(TASK GOAL) Could you return, exactly as written, every line from the one containing "Die Journalisti" through the last line of the entries below, leaving out the pictures?

(DATA IN THIS EXERCISE)
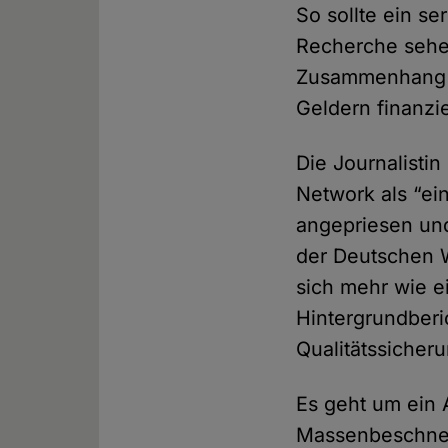
So sollte ein se
Recherche sehe
Zusammenhang mi
Geldern finanzie
Die Journalisti
Network als “ei
angepriesen und 
der Deutschen 
sich mehr wie e
Hintergrundberi
Qualitätssicheru
Es geht um ein 
Massenbeschneid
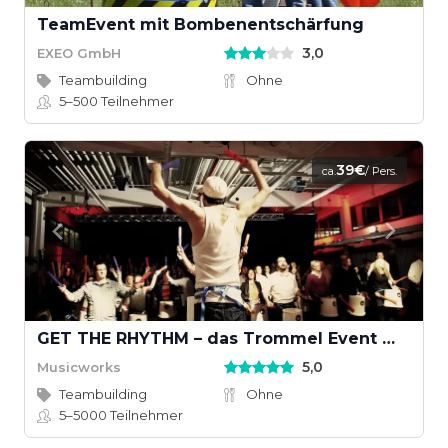
TeamEvent mit Bombenentschärfung
3,0
EXEO GmbH
Teambuilding
Ohne
5–500
Teilnehmer
39€
ca.
/ Pers.
GET THE RHYTHM – das Trommel Event mit Groove
5,0
Musicworks
Teambuilding
Ohne
5–5000
Teilnehmer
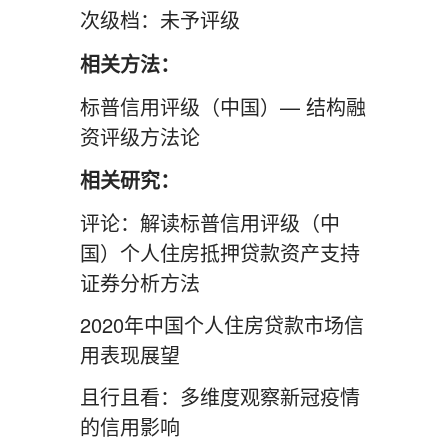
次级档：未予评级
相关方法：
标普信用评级（中国）— 结构融
资评级方法论
相关研究：
评论：解读标普信用评级（中
国）个人住房抵押贷款资产支持
证券分析方法
2020年中国个人住房贷款市场信
用表现展望
且行且看：多维度观察新冠疫情
的信用影响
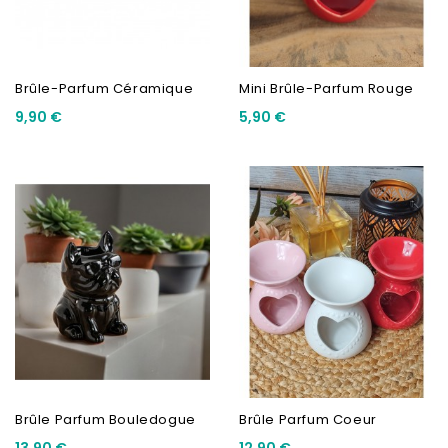
Brûle-Parfum Céramique
Mini Brûle-Parfum Rouge
9,90 €
5,90 €
Brûle Parfum Bouledogue
Brûle Parfum Coeur
13,90 €
12,90 €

(OUTPUT OF THE EXERCISE)
Die Journalisti
Network als “ei
angepriesen und 
der Deutschen 
sich mehr wie e
Hintergrundberi
Qualitätssicheru
Es geht um ein 
Massenbeschneid
TeamEvent mit Bombenentschärfung
3,0
EXEO GmbH
Teambuilding
Ohne
5–500
Teilnehmer
39€
ca.
/ Pers.
GET THE RHYTHM – das Trommel Event mit Groove
5,0
Musicworks
Teambuilding
Ohne
5–5000
Teilnehmer
次级档：未予评级
相关方法：
标普信用评级（中国）— 结构融
资评级方法论
相关研究：
评论：解读标普信用评级（中
国）个人住房抵押贷款资产支持
证券分析方法
2020年中国个人住房贷款市场信
用表现展望
且行且看：多维度观察新冠疫情
的信用影响
Brûle-Parfum Céramique
Mini Brûle-Parfum Rouge
9,90 €
5,90 €
Brûle Parfum Bouledogue
Brûle Parfum Coeur
13,90 €
12,90 €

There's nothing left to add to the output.